City Councilman Andy Mirikitani has told Honolulu Liquor Commission officials that they are failing in enforcement of liquor laws.

"The statistics show an alarming drop in revenues from fines, down from over $600,000 in 1996 to $150,000 in the last fiscal year. There has been precipitous drop in license revocations for repeat violators," he said, citing five canceled licenses in the past five years, none in the past two.

Mirikitani called for establishment of a task force joining the city prosecutor's office and the Honolulu Police Department with commission investigators to curtail "blatant, widespread violations."

Allegations of illegal sex acts in strip bars and lap-dancing clubs spiced the discussion before a Council committee yesterday.

Mirikitani used the informational meeting of the Planning and Public Safety Committee, which he chairs, to chide liquor law Administrator Wally Weatherwax and his staff.

Graphic evidence

A focus of testimony was a two-hour video of alleged violations by strippers and others, brought to Mirikitani by Warren Colazzo, owner of Babes in Paradise, a strip club without a liquor license. Colazzo filmed the action in competing bars with a hidden camera. He has shown it to Mirikitani and will show it today to liquor law investigators, but it did not air in the Council committee room.

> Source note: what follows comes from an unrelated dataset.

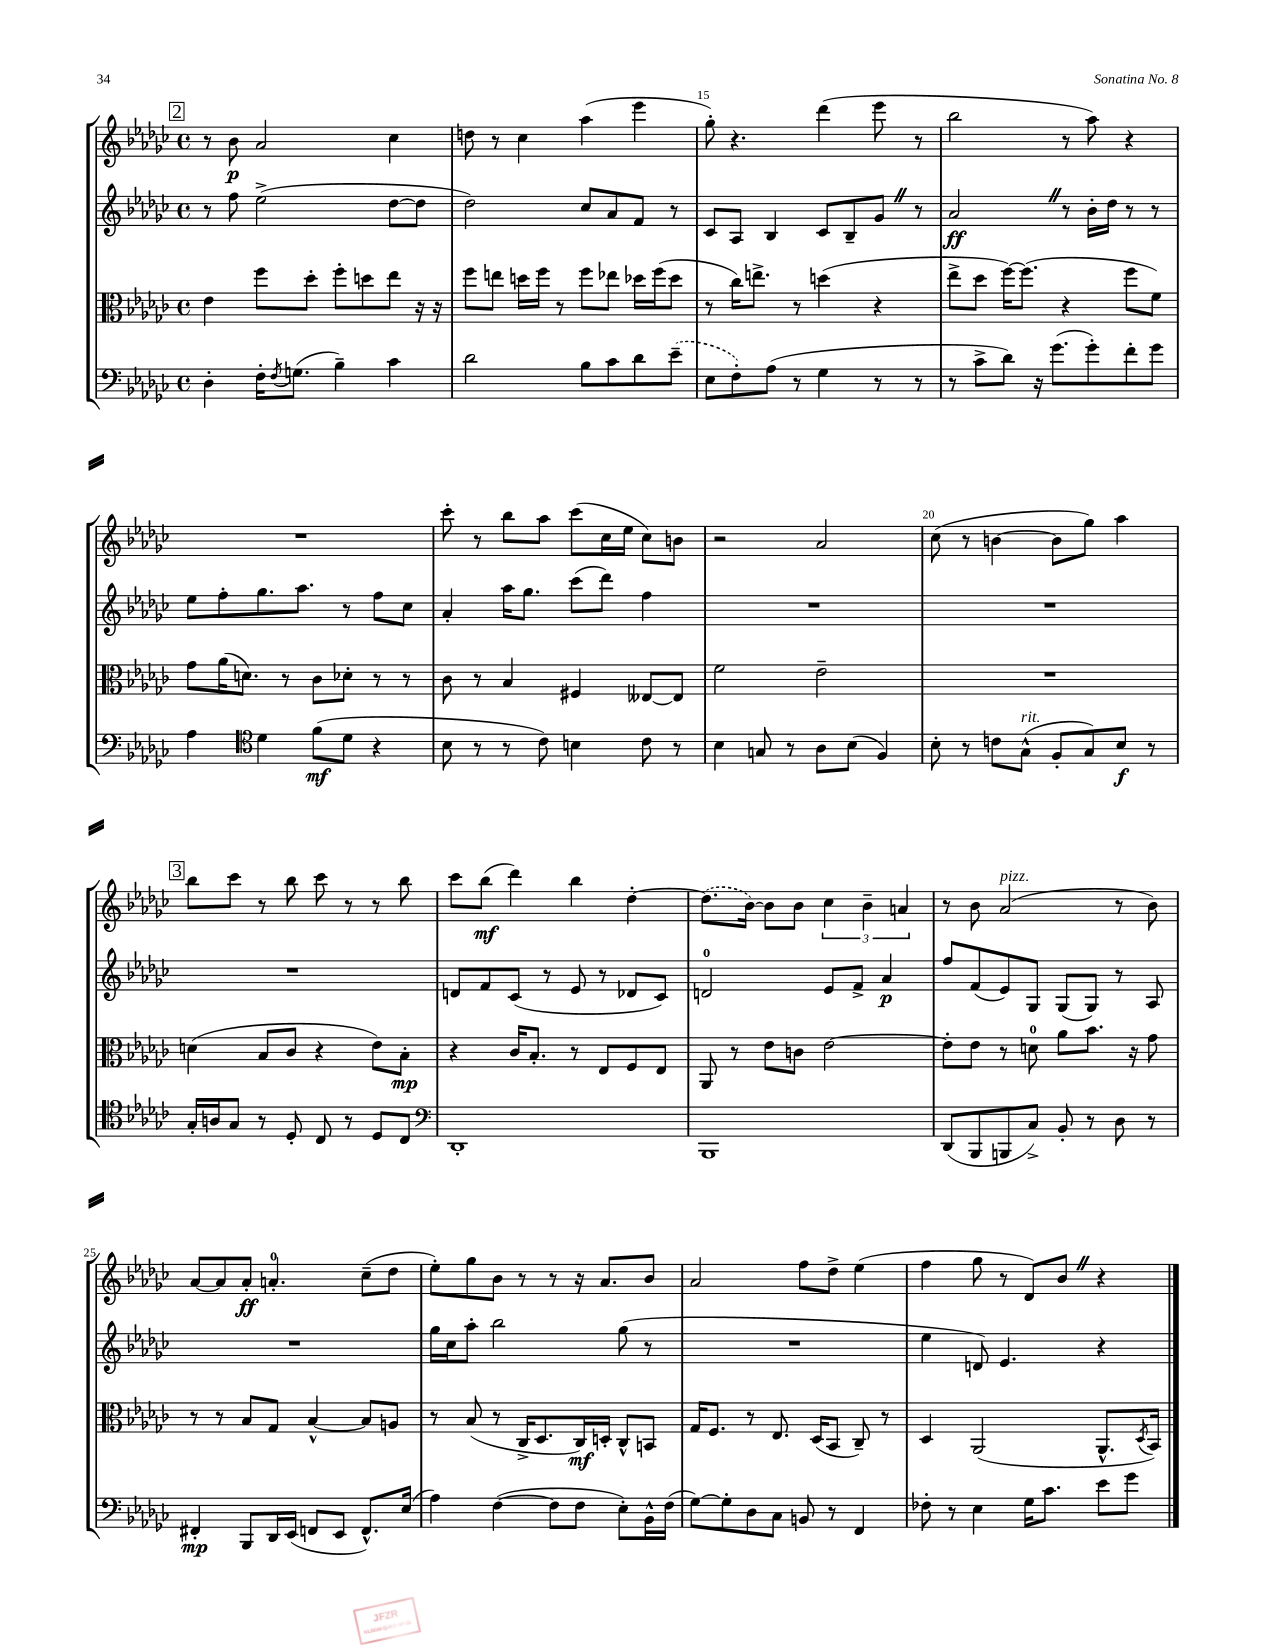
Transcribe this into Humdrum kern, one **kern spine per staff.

"If they're going to enforce the law in my club, they gotta enforce it in other clubs," Colazzo said. "I want a fair playing field." Colazzo's customers bring their own alcoholic beverages or get delivery from a nearby retail store.

A Mirikitani bill targets such bring-your-own-booze establishments as well as teen-age nightclubs, seeking to prohibit liquor consumption if it's not sold by the club, and to extend a 21-year-old age limit for strip club patrons and dancers to the unlicensed places.

"I think the Liquor Commission cannot go in these clubs because the inspectors are all well-known, everything stops," Colazzo said. "The Liquor Commission needs to start working with police undercover."

Counterpoint

Weatherwax told the committee, "We are meeting our mission. You may feel the fines should be in the millions. To say we are not enforcing is uninformed and not accurate.

"We are not particularly interested in providing Mr. Colazzo a level playing field," Weatherwax said. "He's coming from a position that he's been a recipient of enforcement."

Mirikitani also chastised the commission for not cracking down harder on so-called "booze cruises."

Complaints have come in from mainlanders that young people under 21 are being lured onto booze cruises by Waikiki street hawkers who also give information on where to find fake identification cards.

The commission should have cracked down harder on the cruises after issuing seven citations to one such party boat in March, Mirikitani said.